ROI Analysis with an Unsigned Functional Constraint
In this section, we will compute the average HRF contrast (ces) in anatomical ROIs constrained by functional activation. First, we need to resample the sig.nii volume into the individual's anatomical space:
mri_vol2vol --mov sig.nii \ --reg bb.register.dat \ --fstarg --interp nearest \ --o sig.anat.bb.mgh
- "--fstarg" means to sample the data into the anatomical space
- Nearest-neighbor (--interp nearest) because this is a significance volume.
Now run the segmentation statistics with the functional constraint:
mri_segstats \ --seg $SUBJECTS_DIR/fbirn-anat-101.v4/mri/aparc+aseg.mgz \ --ctab $FREESURFER_HOME/FreeSurferColorLUT.txt \ --id 1021 --id 1022 --id 1030 --id 17 \ --i ces.anat.bb.mgh --sum ces.abs-masked.bb.stats \ --mask sig.anat.bb.mgh --maskthresh 2 --masksign abs
- The mask is the signficance map
The threshold is 2 (p<.01)
- "--masksign abs" means to use any voxel that exceeds threshold regardless of its sign.
Look at the output ces.abs-masked.bb.stats in a text viewer (or click here). The "Mean" for ctx-lh-pericalcarine is now 181.3009, an increase of 60%. The increase is because all of those voxels that did not have any signal were excluded from the ROI average. The volume is now 1512.0 mm3, meaning that 58% (1512.0/2586.0) of the ROI is above thershold.

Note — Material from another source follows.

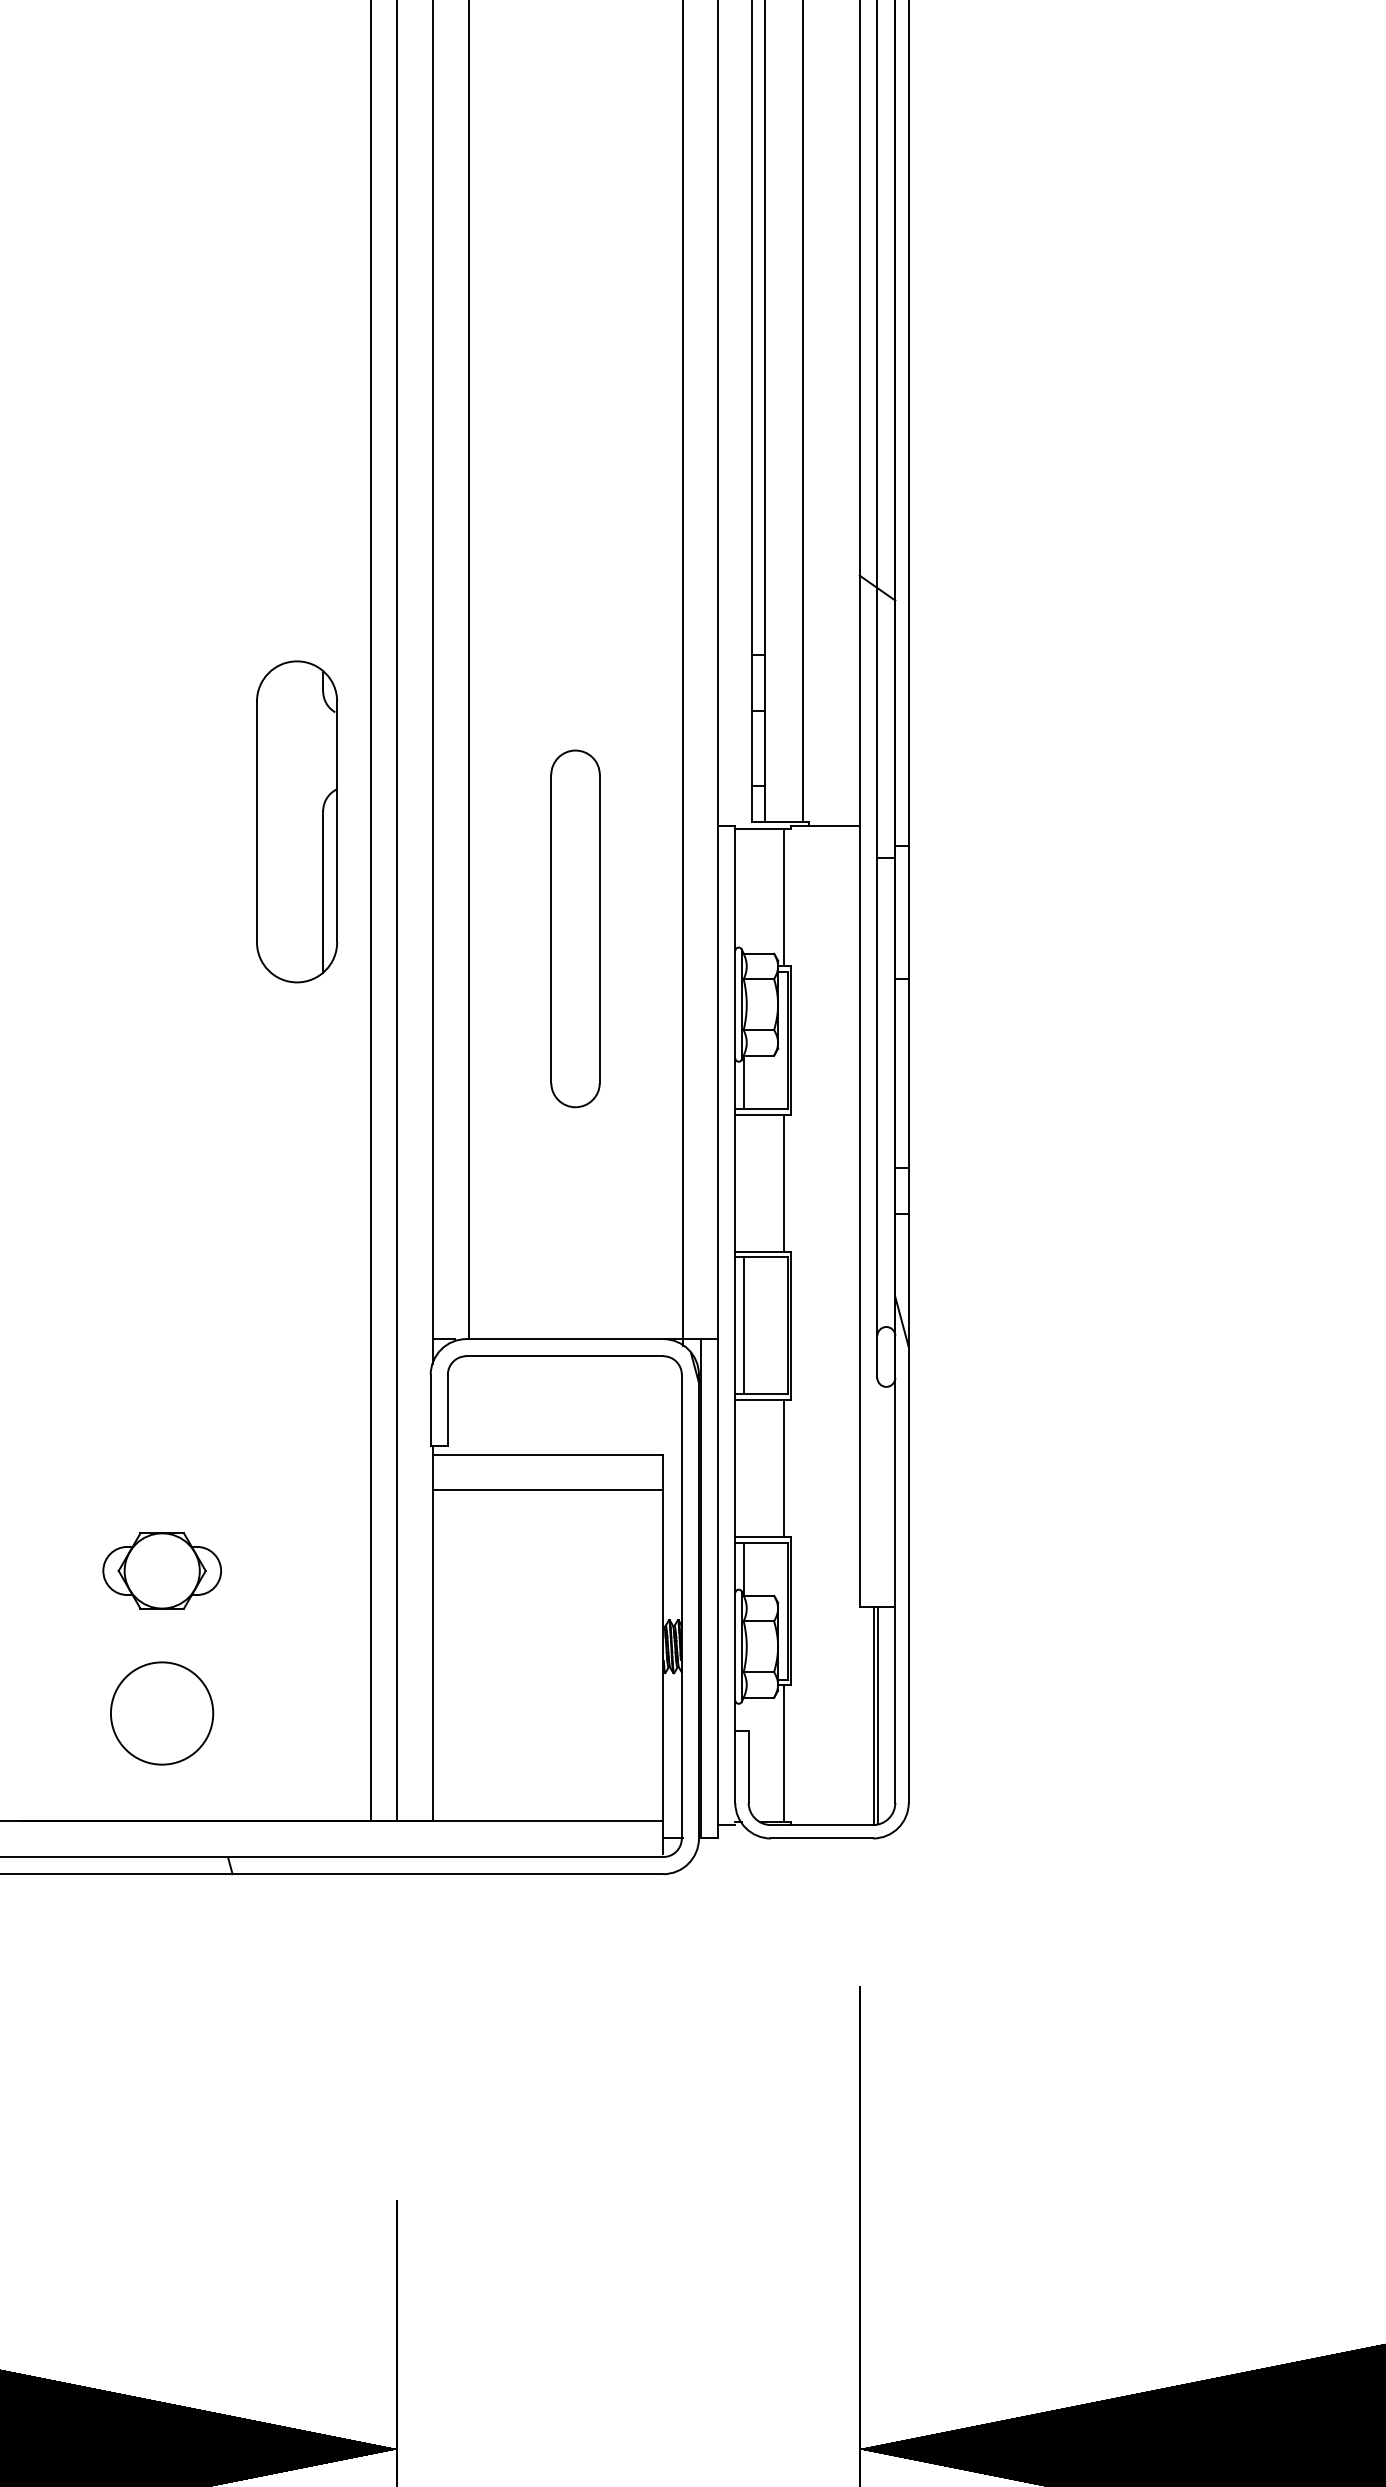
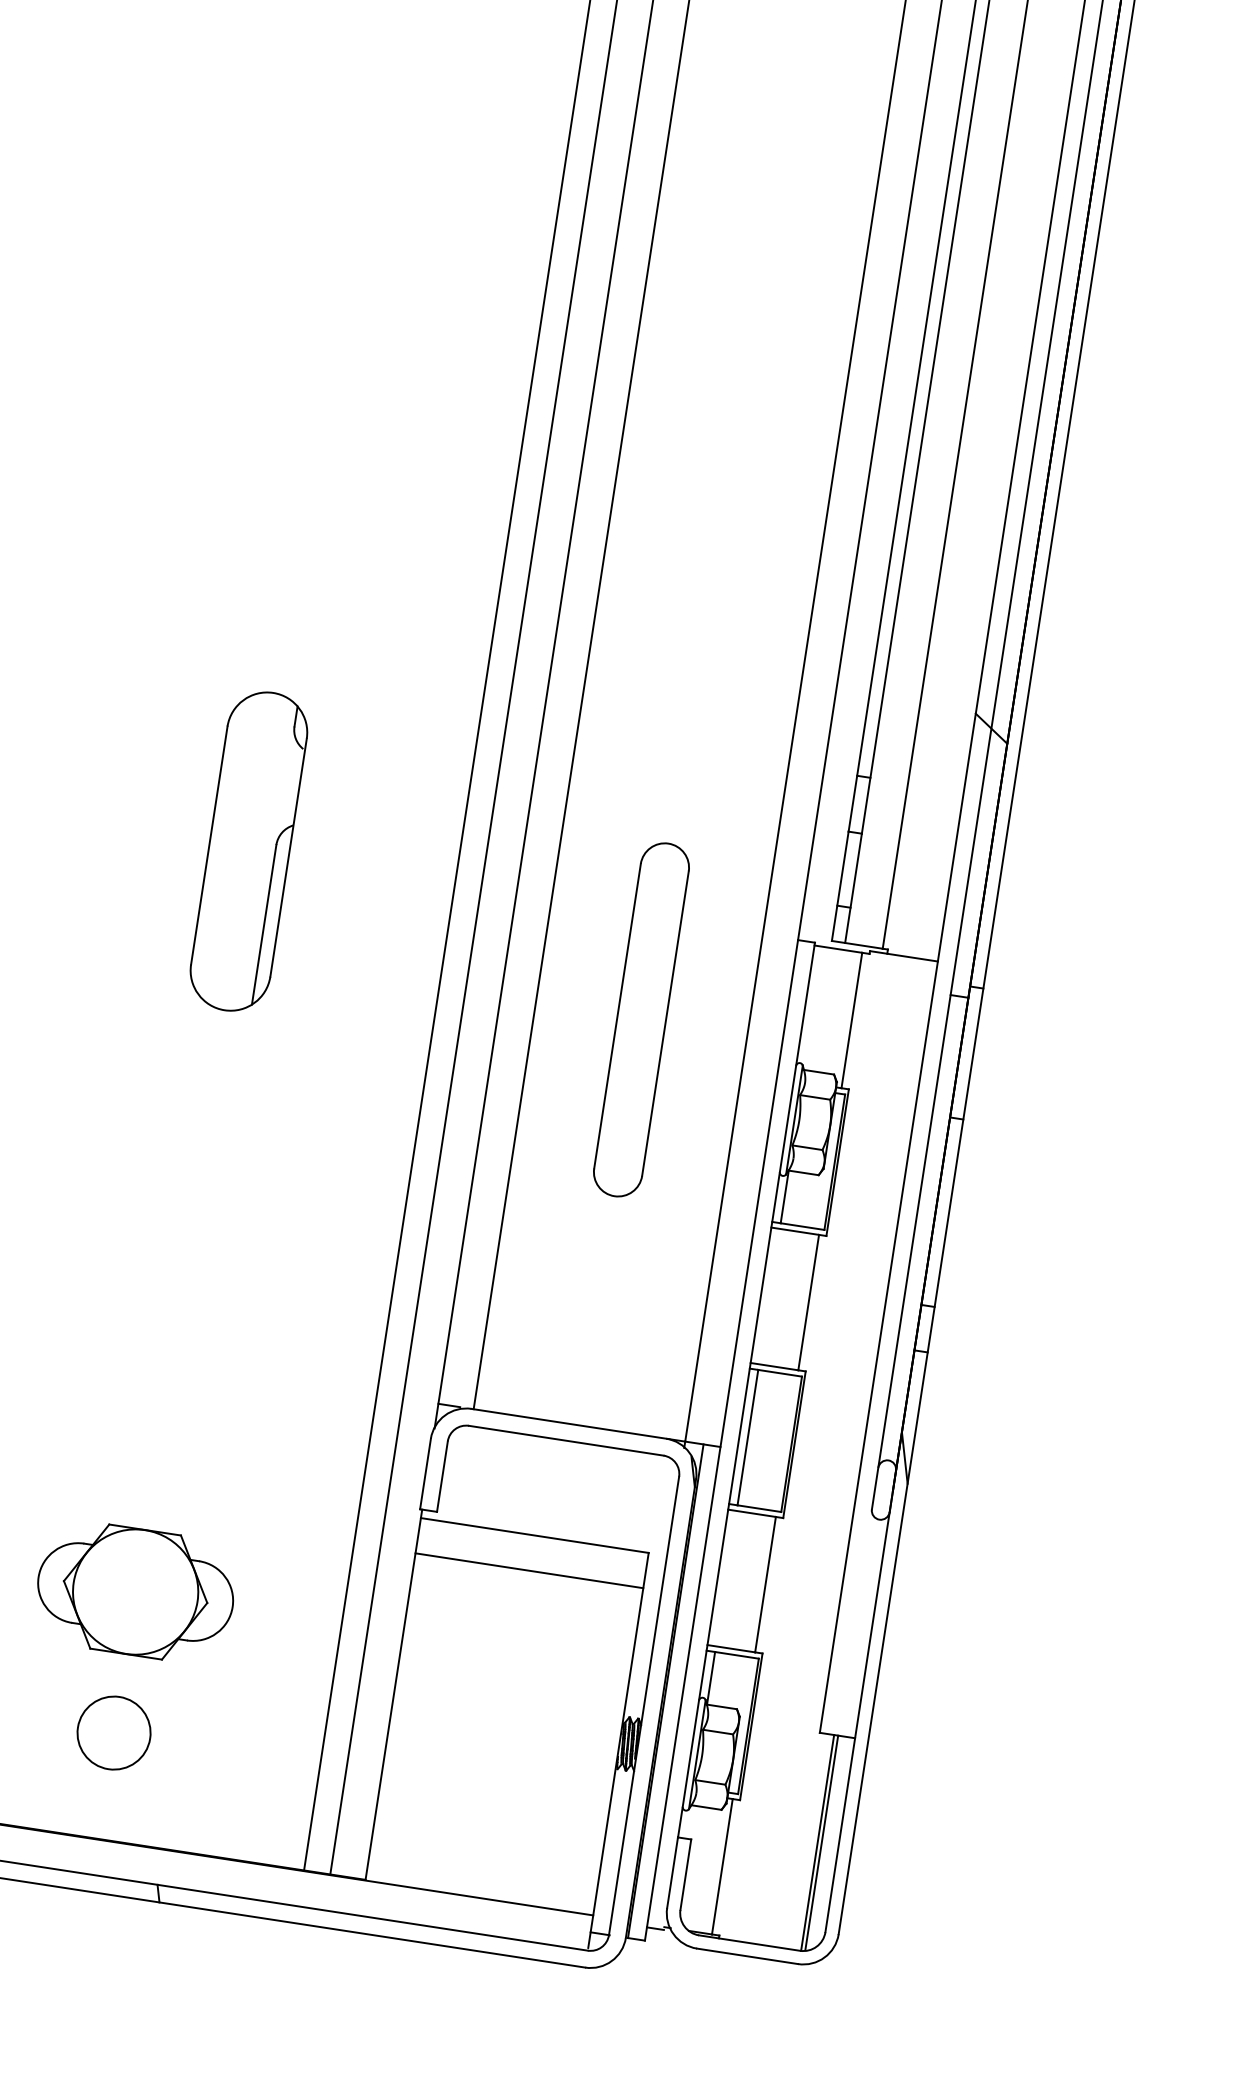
part: (296, 821) -> (248, 851), moved
part: (162, 1570) -> (136, 1591), size x1.67
circle: (161, 1713) -> (113, 1732), size x0.71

ROI Analysis with a Positive Functional Constraint
In this section, we will compute the average HRF contrast (ces) in anatomical ROIs constrained by positive functional activation only. Run the segmentation statistics with the functional constraint:
mri_segstats \ --seg $SUBJECTS_DIR/fbirn-anat-101.v4/mri/aparc+aseg.mgz \ --ctab $FREESURFER_HOME/FreeSurferColorLUT.txt \ --id 1021 --id 1022 --id 1030 --id 17 \ --i ces.anat.bb.mgh --sum ces.pos-masked.bb.stats \ --mask sig.anat.bb.mgh --maskthresh 2 --masksign pos
- "--masksign pos" means to use any voxel that exceeds threshold and has a positive sign.
Look at the output ces.pos-masked.bb.stats in a text viewer (or click here). The "Mean" for ctx-lh-pericalcarine is now 198.2415, an increase of 10% over the unsigned case. The increase is because some of the voxels in the unsigned case are negative and so reduce the ROI average. Note that the volume has dropped to 1408.0 mm3 because the negative voxels have been removed. Note: in this case the Mean will always be positive because we have constrained it that way!